Good luck to everyone with their decision! :thumbup:
 
after reading the entire thrad, getting confused a few times, reading some more ... seeing some arguing ... i have just one question:

What should a guy do (a guy like me) who has 2 trucks with axle flips do for a traction control/wheelhop device??
 
after reading the entire thrad, getting confused a few times, reading some more ... seeing some arguing ... i have just one question:

What should a guy do (a guy like me) who has 2 trucks with axle flips do for a traction control/wheelhop device??

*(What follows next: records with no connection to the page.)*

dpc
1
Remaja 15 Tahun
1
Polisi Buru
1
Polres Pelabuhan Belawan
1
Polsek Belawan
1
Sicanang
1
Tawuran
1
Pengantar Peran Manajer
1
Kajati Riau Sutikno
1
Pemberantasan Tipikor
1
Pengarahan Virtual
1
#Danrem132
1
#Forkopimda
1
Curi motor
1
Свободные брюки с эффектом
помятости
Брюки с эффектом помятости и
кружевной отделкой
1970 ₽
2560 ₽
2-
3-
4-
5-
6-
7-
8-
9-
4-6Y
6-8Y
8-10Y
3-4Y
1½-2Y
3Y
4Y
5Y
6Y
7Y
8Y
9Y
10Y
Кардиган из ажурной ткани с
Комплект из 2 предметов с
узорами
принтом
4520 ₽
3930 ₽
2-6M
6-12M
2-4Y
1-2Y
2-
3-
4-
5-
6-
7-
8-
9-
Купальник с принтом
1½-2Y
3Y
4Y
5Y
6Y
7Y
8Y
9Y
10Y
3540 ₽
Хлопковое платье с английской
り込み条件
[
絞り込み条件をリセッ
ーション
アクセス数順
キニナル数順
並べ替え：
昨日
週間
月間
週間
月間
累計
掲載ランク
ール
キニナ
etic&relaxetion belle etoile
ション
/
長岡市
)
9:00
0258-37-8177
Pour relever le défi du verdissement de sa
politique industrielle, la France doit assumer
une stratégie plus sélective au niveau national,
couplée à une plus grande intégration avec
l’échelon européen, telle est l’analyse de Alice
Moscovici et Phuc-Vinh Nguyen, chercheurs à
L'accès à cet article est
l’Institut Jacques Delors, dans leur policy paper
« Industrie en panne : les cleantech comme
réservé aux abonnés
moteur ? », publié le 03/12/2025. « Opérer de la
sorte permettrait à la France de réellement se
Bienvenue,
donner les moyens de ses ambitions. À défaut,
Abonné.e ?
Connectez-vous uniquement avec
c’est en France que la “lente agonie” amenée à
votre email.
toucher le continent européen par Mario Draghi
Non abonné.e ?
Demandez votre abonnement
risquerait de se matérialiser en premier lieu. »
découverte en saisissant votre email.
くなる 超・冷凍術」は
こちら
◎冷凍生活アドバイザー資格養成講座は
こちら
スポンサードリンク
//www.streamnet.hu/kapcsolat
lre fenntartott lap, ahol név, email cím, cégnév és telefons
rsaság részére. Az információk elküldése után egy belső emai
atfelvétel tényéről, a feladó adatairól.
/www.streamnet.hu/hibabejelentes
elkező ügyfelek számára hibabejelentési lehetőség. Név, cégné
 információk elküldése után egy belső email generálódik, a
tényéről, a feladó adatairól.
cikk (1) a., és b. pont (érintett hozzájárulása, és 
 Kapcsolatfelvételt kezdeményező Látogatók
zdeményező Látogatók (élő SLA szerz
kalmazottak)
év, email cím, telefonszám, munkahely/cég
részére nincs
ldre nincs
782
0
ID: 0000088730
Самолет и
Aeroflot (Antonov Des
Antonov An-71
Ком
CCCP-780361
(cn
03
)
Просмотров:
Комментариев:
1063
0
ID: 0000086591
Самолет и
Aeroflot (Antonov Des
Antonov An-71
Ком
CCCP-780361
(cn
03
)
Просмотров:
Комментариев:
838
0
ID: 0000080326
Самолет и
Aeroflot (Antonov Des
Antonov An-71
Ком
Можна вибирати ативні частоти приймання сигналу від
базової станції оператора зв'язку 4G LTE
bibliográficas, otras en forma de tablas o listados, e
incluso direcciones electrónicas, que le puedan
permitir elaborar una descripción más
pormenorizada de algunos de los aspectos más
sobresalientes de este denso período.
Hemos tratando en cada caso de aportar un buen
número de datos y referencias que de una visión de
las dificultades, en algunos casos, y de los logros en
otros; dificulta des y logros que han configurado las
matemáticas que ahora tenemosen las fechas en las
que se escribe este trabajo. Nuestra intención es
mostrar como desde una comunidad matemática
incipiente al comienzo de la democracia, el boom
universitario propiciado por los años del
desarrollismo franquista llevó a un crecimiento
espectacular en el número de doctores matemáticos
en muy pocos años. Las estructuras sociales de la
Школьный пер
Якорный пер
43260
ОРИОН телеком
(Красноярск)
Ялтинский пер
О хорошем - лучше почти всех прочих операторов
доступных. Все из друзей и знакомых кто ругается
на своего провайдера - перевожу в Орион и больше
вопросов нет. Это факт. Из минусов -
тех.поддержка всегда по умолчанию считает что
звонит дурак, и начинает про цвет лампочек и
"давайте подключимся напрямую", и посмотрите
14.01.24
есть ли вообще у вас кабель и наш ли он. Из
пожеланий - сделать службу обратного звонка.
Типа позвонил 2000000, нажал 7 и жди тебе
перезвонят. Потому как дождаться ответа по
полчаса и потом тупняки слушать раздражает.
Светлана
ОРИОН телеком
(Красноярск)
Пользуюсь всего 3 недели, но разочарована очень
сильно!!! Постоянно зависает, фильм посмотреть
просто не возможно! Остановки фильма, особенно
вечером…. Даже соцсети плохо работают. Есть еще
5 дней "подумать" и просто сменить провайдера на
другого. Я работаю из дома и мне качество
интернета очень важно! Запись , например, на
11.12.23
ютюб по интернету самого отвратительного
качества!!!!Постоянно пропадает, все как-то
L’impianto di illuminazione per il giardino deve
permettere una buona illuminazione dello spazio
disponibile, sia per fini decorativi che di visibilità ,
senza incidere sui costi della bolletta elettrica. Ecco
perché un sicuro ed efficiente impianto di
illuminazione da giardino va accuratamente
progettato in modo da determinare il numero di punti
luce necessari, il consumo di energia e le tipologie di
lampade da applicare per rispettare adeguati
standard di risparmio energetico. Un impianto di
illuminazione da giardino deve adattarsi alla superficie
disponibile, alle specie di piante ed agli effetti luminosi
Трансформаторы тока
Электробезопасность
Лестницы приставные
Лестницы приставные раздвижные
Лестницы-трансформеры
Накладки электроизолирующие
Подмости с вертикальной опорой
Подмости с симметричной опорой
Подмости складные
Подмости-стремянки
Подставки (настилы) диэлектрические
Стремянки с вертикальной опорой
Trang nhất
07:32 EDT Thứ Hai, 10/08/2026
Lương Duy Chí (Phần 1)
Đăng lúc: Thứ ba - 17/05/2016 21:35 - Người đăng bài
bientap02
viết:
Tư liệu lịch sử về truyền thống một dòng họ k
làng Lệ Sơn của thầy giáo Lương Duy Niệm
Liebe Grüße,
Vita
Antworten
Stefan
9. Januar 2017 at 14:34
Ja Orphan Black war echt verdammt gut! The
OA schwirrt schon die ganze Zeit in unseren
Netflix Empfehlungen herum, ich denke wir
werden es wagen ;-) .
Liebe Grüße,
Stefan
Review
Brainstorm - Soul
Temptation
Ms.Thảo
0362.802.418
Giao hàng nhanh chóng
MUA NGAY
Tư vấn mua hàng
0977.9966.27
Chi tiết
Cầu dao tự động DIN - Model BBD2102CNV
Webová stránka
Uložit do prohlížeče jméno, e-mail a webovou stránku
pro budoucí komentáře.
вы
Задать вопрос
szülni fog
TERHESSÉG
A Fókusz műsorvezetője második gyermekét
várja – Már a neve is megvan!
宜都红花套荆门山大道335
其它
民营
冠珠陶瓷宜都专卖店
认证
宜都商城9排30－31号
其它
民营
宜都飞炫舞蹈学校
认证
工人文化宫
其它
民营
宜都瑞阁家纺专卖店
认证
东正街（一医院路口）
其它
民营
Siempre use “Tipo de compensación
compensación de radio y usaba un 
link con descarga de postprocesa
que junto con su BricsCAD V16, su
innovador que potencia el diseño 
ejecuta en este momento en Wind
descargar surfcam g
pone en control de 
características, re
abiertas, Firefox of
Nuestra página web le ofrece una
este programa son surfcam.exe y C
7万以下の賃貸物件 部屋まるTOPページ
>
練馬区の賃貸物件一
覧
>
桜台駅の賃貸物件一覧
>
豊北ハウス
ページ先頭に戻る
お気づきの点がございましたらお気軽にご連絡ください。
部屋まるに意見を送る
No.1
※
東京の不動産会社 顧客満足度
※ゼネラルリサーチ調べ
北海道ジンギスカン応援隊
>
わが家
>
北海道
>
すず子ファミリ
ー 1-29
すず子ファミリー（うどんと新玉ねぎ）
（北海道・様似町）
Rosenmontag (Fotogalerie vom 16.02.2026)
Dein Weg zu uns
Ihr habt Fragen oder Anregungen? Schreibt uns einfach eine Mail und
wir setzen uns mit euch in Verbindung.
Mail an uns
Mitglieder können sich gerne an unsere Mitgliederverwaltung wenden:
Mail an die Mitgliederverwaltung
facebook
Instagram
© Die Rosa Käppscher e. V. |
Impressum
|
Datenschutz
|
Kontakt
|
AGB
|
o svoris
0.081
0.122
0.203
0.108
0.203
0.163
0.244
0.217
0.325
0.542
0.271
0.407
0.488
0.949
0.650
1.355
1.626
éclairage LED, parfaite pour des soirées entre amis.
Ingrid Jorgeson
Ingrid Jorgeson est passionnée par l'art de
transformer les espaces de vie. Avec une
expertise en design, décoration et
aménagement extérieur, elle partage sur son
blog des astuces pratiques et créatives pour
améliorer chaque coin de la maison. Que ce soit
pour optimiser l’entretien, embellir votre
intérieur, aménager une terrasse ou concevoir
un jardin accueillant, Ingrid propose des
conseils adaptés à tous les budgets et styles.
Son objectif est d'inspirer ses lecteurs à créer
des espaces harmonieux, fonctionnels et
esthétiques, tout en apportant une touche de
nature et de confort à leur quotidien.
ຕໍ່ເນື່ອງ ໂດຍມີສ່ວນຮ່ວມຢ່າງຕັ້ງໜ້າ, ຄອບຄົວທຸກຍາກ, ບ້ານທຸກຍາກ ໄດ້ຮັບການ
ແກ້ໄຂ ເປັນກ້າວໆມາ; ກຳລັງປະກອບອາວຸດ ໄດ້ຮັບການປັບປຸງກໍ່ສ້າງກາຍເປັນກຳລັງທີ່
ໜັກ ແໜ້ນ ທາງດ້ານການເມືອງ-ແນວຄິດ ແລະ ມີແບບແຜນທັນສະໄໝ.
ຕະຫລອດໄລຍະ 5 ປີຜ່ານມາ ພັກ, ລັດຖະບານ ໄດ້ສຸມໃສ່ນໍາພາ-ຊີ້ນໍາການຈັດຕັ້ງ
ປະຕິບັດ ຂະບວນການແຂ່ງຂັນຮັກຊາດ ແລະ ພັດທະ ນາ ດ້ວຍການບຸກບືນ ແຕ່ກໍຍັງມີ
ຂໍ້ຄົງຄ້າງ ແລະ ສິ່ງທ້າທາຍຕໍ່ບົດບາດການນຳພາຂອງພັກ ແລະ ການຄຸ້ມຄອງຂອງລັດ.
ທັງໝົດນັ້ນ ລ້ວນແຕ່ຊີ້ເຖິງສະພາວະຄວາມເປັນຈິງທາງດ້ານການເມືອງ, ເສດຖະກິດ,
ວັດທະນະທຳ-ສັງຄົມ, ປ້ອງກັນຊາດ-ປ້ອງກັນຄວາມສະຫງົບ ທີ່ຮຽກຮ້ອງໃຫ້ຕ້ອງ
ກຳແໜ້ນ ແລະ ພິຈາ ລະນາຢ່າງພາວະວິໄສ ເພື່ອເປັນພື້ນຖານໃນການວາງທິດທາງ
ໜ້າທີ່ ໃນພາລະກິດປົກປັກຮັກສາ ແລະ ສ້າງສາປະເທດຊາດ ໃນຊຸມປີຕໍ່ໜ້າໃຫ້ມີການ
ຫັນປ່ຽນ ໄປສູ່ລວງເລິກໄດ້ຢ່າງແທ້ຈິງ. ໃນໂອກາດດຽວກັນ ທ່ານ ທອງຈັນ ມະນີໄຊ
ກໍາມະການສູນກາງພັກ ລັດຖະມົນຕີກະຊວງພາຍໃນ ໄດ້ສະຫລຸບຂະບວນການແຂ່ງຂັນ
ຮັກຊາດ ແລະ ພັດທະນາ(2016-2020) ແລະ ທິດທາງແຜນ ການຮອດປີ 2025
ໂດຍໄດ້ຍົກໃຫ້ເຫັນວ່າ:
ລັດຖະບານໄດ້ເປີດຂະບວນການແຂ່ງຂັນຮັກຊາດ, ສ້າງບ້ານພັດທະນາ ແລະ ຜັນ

My red truck had an axle flip with cal-tracs, i didnt read this post. But I know i didnt have traction problems.
 
As much as I hated my cal tracs,...I would use them on your truck just for the ground clearence.
 
they made the truck ride rough,rattled terribly....but the worked.and yes i towed with them on.
 
I'd build one on top of the springs if I was in your shoes, but I can weld/fab. It won't work as good, but in your situation I believe it's the best compromise.
 
Am I understanding correctly that the brackets that bolt to the rear end are stock on a ranger? If so then a set of stock bars from an explorer could be adapted to the lightning with just a little drilling of the frame to mount the other end. Brackets could be made easily to mount them at the springs if necessary too.
 
Am I understanding correctly that the brackets that bolt to the rear end are stock on a ranger? If so then a set of stock bars from an explorer could be adapted to the lightning with just a little drilling of the frame to mount the other end. Brackets could be made easily to mount them at the springs if necessary too.

No, the traction long bars we use are nothing like anything that came factory on a ranger or exploder. They are all aftermarket.
 
After reading this whole thread my mind is a bit boggled but very good information and loved the back and forth :) . Shows passion.

But either way i am looking at doing long bars, I have a 2" shackle drop in the back and 1" spring drop in the front. Everything else is stock but with the new shift kit and bigger injectors, intake, etc i am noticing some wheel hop and i plan on turbo or s/c in the future and would rather get it right now.

Is there a link to a kit for the long bars and if so do i sill have to fab anything when i put them on? Any write ups on how to do it?